Comme nous cherchons constamment à obtenir des informations sur nous-mêmes afin de nous construire ou de compléter la représentation que nous nous faisons de nous-mêmes, dès que des informations extérieures nous permettent d’assouvir ce besoin d’information, nous avons tendance à les accepter surtout si nous croyons aux méthodes qui les révèlent. Ainsi, même si les études scientifiques de certaines pratiques comme l’astrologie, la numérologie, la graphologie ou la chiromancie montrent qu’elles ne constituent en rien des outils valides pour déterminer la personnalité, l’effet Forer explique la satisfaction exprimée par la plupart des clients de ces pratiques.

Il a aussi été montré que l’effet Forer est davantage présent chez les personnes qui ont un grand besoin d’approbation et chez celles aux tendances autoritaires. Cela s’explique aisément. En effet le besoin d’approbation n’est autre que le désir de reconnaissance par les autres de notre personnalité. En conséquence les personnes qui ont un grand besoin d’approbation seront plus encline que les autres au désir de se découvrir dans des descriptions générales dont on a vu que nous avons une tendance naturelle à y privilégier les traits positifs qui seront évidemment approuvés par autrui. Les personnes à tendances autoritaires ne diffèrent des précédentes que par le fait que leur désir de reconnaissance, l’Ambition spinoziste, s’est mué en Ambition de domination (voir notre article Les cycles génétiques chez Spinoza (4)). Ils ont également un grand besoin d’approbation, mais de la supériorité imaginée de leur personnalité.

Conclusion

La multitude des études menées sur les éléments trompeurs ont conduit à la « découverte » de nombreux tels éléments. Mais cette abondance cache leurs liens. De nombreux effets trompeurs sont des cas particuliers d’autres. Ils n’en différent que par les situations de désir vécues et les objets auxquels ils se réfèrent, tout comme les diverses passions ne sont que des cas particuliers du Désir, de la Joie et de la Tristesse.

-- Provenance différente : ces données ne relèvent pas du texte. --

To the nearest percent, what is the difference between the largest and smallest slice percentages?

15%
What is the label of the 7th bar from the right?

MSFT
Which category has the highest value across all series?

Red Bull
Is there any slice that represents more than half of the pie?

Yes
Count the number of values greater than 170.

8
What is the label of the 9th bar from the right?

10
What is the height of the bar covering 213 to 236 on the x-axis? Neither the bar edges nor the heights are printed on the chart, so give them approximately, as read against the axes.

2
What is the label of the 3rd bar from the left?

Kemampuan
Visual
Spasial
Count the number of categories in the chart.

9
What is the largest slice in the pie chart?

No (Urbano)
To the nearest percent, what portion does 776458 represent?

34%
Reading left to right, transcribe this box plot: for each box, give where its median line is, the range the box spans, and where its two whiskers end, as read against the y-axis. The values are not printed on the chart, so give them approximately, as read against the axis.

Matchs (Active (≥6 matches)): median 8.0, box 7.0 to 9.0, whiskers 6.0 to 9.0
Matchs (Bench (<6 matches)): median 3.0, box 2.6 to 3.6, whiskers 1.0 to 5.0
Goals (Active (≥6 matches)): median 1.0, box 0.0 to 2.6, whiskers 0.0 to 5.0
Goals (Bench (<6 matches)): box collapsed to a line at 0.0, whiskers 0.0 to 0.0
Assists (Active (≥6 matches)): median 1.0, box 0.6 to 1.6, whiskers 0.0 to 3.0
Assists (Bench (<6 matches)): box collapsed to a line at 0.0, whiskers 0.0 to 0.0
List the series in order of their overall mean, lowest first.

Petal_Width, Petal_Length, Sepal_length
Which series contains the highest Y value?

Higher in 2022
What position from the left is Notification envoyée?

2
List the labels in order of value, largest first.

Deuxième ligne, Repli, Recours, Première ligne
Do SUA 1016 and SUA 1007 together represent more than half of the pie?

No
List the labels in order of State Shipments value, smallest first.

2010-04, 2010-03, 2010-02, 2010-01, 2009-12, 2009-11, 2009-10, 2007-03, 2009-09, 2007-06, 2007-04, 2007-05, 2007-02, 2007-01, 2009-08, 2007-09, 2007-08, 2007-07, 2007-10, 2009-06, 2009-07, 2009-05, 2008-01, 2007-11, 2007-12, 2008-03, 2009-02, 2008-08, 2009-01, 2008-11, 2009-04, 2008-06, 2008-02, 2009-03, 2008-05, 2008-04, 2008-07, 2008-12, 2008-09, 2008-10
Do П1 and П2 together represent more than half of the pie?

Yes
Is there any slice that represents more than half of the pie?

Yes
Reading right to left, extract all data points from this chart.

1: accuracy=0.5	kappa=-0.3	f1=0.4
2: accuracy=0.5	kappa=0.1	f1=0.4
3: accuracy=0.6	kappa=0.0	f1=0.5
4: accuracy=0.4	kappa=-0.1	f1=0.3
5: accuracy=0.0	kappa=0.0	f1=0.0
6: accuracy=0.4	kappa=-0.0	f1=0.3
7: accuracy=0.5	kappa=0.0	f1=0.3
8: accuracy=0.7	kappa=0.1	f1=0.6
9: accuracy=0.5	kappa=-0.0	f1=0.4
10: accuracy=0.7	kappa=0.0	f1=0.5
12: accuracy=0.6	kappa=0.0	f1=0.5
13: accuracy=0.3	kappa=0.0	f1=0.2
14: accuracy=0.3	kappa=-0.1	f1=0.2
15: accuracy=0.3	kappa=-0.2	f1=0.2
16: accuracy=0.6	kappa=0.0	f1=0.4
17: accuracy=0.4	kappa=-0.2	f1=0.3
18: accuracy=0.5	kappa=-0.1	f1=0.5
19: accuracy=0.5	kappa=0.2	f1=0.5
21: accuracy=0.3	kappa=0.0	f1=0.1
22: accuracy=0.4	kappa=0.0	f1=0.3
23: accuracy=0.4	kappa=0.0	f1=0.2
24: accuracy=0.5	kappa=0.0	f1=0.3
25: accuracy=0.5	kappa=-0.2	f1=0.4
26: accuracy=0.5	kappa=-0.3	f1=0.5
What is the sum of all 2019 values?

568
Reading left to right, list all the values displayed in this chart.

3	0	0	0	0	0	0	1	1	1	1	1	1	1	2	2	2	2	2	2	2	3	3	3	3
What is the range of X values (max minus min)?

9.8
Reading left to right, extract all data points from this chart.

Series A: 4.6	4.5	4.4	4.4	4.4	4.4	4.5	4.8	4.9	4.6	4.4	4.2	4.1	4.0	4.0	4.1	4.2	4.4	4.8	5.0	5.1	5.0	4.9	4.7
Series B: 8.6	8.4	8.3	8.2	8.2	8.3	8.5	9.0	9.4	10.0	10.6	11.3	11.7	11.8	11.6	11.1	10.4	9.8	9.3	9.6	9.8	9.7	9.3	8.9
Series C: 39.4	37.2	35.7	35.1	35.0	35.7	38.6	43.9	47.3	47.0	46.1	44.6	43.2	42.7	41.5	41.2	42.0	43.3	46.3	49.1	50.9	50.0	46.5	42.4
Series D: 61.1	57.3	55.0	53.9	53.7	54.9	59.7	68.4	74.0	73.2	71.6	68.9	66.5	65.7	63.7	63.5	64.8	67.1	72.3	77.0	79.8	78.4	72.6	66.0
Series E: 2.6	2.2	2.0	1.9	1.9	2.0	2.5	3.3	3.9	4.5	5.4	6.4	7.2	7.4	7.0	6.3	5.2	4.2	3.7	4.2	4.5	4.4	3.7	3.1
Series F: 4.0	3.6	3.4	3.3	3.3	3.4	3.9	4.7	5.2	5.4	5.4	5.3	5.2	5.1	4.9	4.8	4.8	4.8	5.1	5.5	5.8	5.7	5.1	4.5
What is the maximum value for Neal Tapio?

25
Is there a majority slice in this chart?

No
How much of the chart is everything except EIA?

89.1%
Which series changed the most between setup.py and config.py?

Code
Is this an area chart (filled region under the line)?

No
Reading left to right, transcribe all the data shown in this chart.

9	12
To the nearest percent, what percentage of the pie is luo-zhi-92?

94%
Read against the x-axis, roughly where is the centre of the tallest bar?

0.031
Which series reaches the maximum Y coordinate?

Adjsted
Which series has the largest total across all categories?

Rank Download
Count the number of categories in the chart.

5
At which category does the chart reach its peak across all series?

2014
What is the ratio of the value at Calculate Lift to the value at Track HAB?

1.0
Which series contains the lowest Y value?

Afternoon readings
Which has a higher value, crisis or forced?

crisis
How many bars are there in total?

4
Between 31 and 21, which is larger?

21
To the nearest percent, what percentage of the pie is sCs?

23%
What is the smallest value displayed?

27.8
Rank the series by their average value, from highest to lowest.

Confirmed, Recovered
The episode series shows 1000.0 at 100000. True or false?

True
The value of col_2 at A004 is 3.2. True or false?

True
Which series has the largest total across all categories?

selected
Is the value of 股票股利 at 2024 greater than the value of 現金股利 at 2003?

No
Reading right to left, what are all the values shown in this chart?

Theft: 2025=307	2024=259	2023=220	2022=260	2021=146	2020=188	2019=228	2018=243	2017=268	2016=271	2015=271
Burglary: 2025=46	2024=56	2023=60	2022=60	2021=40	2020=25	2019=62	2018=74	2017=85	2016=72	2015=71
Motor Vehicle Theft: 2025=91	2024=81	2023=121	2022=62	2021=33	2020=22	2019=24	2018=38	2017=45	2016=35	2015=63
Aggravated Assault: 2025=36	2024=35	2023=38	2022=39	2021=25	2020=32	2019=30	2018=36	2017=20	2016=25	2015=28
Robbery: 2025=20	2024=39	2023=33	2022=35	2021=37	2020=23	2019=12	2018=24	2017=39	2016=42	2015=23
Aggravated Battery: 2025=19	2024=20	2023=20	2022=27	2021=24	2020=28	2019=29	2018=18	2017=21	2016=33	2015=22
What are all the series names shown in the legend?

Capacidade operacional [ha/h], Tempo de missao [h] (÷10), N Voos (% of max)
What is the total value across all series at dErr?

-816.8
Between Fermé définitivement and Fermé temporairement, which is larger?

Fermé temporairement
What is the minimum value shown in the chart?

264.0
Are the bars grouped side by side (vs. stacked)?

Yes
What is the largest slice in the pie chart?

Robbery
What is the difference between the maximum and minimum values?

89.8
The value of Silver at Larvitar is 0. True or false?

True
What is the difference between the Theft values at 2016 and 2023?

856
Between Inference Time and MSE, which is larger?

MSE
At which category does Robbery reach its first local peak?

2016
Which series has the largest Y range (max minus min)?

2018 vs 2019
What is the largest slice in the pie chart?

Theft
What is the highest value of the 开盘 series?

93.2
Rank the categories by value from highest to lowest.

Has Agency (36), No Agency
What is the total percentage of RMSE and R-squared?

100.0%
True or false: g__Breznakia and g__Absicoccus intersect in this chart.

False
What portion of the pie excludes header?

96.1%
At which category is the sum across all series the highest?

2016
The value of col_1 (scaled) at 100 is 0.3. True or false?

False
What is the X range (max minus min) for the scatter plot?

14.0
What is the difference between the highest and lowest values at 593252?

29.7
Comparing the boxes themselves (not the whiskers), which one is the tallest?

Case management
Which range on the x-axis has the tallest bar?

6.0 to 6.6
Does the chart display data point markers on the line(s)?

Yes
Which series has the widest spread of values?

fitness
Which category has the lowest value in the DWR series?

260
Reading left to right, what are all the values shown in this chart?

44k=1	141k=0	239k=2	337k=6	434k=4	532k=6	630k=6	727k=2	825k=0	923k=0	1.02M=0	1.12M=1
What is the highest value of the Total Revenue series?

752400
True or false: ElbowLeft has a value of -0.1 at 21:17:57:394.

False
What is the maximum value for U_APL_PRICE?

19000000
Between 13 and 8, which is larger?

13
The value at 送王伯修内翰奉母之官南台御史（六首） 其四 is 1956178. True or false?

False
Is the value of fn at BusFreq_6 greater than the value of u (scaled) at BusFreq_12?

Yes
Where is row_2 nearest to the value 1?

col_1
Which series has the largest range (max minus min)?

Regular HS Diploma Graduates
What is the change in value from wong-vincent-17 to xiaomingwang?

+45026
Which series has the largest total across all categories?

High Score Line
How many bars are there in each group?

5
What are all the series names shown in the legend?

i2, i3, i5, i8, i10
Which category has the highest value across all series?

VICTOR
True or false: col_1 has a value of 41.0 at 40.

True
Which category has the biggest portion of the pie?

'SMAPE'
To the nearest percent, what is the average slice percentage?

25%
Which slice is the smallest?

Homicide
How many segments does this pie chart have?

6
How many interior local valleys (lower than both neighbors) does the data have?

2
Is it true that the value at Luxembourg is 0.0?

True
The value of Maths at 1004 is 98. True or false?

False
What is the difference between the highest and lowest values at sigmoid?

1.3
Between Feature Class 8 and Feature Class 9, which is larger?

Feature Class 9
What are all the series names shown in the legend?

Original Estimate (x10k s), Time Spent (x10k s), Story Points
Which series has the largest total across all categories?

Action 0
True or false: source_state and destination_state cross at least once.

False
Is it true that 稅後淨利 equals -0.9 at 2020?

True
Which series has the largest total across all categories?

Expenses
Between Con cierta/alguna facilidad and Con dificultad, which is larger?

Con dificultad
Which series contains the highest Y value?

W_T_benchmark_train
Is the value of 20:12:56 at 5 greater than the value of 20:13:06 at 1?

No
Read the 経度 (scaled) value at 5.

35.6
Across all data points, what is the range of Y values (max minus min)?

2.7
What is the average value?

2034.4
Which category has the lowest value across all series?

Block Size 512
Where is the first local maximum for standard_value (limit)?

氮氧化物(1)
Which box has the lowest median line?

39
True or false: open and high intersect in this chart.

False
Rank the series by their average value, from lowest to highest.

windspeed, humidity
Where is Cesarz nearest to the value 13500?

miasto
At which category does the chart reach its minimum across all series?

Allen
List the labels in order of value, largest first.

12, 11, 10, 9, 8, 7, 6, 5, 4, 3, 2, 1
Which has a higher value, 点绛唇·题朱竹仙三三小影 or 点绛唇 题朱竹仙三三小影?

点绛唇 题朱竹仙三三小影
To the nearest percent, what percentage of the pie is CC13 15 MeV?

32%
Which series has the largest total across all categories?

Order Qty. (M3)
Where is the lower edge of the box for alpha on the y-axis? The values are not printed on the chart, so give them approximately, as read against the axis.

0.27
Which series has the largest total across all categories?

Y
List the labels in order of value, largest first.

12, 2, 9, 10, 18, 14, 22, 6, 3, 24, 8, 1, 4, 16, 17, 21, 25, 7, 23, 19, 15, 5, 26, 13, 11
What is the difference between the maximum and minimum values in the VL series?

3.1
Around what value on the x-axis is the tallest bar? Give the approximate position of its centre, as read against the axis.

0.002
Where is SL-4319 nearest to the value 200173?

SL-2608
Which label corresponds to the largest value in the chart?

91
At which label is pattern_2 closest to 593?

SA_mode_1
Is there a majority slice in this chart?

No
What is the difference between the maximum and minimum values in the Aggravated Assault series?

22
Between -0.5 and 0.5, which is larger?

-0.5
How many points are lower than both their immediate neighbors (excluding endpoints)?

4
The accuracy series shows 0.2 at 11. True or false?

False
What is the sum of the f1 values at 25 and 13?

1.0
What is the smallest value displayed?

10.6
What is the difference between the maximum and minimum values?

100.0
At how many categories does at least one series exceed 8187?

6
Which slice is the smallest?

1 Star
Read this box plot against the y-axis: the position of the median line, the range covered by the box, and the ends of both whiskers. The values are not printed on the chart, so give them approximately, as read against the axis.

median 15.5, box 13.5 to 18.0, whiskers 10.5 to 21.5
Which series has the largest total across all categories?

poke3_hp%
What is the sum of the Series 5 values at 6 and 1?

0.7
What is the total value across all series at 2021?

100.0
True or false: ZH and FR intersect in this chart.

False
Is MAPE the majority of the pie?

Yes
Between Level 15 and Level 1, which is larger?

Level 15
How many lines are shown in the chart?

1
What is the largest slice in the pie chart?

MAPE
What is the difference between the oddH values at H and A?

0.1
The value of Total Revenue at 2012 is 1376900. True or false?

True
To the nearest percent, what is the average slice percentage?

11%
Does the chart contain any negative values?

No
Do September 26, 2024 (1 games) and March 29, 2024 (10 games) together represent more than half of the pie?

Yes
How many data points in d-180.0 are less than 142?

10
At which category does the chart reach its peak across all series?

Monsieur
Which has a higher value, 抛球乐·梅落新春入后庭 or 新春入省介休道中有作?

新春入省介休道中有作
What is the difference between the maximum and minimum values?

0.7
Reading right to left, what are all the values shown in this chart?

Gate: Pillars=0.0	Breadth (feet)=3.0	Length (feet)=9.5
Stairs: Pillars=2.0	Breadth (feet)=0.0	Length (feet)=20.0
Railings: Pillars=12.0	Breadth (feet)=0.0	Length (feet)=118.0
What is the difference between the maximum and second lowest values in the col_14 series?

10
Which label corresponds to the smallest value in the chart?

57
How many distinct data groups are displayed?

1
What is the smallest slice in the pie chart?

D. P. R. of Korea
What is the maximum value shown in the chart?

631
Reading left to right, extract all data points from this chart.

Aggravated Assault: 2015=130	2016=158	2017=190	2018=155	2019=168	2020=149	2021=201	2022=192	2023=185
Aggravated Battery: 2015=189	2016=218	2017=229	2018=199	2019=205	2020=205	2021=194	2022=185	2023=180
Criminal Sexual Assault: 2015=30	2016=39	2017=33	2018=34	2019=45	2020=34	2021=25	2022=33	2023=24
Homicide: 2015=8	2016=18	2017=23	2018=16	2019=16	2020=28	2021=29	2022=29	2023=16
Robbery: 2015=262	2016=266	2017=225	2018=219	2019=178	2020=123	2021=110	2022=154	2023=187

Nous espérons avoir pu montrer que les racines communes à tous les biais ne sont qu’au nombre de deux : la complétion que notre Esprit effectue automatiquement à partir des imaginations stockées dans notre mémoire et sa tendance naturelle à confirmer, sécuriser, nos désirs. Ces deux racines, appliquées aux situations de désir particulières, permettent à elles seules d’expliquer l’émergence des mécanismes naturels qui sont la source de la fausseté de nos imaginations.